• **About this exercise**
Replace "zero-indexed" with "0-indexed" throughout the records below, and write the lines out again with nothing else changed. Leave the pictures out of your answer.

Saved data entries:
● ● ● ● ● ● ●
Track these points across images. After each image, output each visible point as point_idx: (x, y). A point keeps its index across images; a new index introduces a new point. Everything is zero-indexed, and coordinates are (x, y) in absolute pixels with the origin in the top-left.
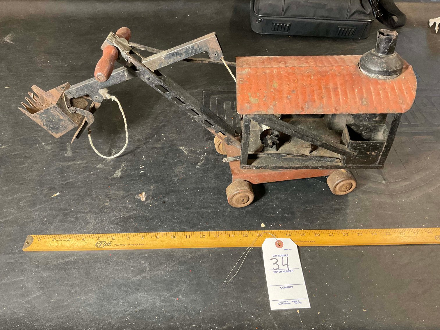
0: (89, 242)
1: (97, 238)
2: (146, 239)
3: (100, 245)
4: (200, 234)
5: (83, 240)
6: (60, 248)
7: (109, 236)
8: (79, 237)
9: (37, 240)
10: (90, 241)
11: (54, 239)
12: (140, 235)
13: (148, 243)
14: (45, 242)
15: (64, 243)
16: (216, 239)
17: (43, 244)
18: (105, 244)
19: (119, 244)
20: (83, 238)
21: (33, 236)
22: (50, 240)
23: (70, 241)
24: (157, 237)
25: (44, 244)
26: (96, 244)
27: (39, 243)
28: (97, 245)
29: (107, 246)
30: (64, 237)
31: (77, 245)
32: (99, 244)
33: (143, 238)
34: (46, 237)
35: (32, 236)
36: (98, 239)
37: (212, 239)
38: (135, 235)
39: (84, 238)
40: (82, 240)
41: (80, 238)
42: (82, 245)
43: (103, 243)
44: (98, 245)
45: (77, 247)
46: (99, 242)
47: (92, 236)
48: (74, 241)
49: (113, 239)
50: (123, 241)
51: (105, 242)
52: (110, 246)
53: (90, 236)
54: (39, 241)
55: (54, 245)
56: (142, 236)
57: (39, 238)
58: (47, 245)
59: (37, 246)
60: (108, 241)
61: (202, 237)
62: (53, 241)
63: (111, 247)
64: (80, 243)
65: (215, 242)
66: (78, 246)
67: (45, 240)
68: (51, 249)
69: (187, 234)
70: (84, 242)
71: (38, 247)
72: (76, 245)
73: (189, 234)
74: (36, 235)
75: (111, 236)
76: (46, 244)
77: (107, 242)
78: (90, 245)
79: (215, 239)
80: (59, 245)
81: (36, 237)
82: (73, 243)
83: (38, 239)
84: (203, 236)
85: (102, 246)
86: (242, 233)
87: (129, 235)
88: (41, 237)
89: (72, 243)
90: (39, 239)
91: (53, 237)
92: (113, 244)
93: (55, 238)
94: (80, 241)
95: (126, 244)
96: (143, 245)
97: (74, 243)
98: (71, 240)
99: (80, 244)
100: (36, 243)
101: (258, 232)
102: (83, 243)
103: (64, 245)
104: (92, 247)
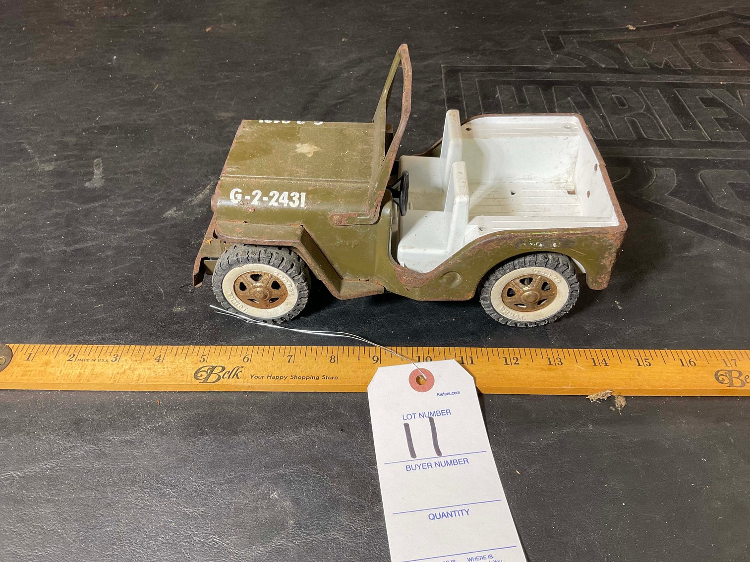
● ● ● ● ● ● ●
• **The completed task**
Track these points across images. After each image, output each visible point as point_idx: (x, y). A point keeps its index across images; a new index introduces a new point. Everything is 0-indexed, and coordinates are (x, y) in absolute pixels with the origin in the top-left.
0: (89, 242)
1: (97, 238)
2: (146, 239)
3: (100, 245)
4: (200, 234)
5: (83, 240)
6: (60, 248)
7: (109, 236)
8: (79, 237)
9: (37, 240)
10: (90, 241)
11: (54, 239)
12: (140, 235)
13: (148, 243)
14: (45, 242)
15: (64, 243)
16: (216, 239)
17: (43, 244)
18: (105, 244)
19: (119, 244)
20: (83, 238)
21: (33, 236)
22: (50, 240)
23: (70, 241)
24: (157, 237)
25: (44, 244)
26: (96, 244)
27: (39, 243)
28: (97, 245)
29: (107, 246)
30: (64, 237)
31: (77, 245)
32: (99, 244)
33: (143, 238)
34: (46, 237)
35: (32, 236)
36: (98, 239)
37: (212, 239)
38: (135, 235)
39: (84, 238)
40: (82, 240)
41: (80, 238)
42: (82, 245)
43: (103, 243)
44: (98, 245)
45: (77, 247)
46: (99, 242)
47: (92, 236)
48: (74, 241)
49: (113, 239)
50: (123, 241)
51: (105, 242)
52: (110, 246)
53: (90, 236)
54: (39, 241)
55: (54, 245)
56: (142, 236)
57: (39, 238)
58: (47, 245)
59: (37, 246)
60: (108, 241)
61: (202, 237)
62: (53, 241)
63: (111, 247)
64: (80, 243)
65: (215, 242)
66: (78, 246)
67: (45, 240)
68: (51, 249)
69: (187, 234)
70: (84, 242)
71: (38, 247)
72: (76, 245)
73: (189, 234)
74: (36, 235)
75: (111, 236)
76: (46, 244)
77: (107, 242)
78: (90, 245)
79: (215, 239)
80: (59, 245)
81: (36, 237)
82: (73, 243)
83: (38, 239)
84: (203, 236)
85: (102, 246)
86: (242, 233)
87: (129, 235)
88: (41, 237)
89: (72, 243)
90: (39, 239)
91: (53, 237)
92: (113, 244)
93: (55, 238)
94: (80, 241)
95: (126, 244)
96: (143, 245)
97: (74, 243)
98: (71, 240)
99: (80, 244)
100: (36, 243)
101: (258, 232)
102: (83, 243)
103: (64, 245)
104: (92, 247)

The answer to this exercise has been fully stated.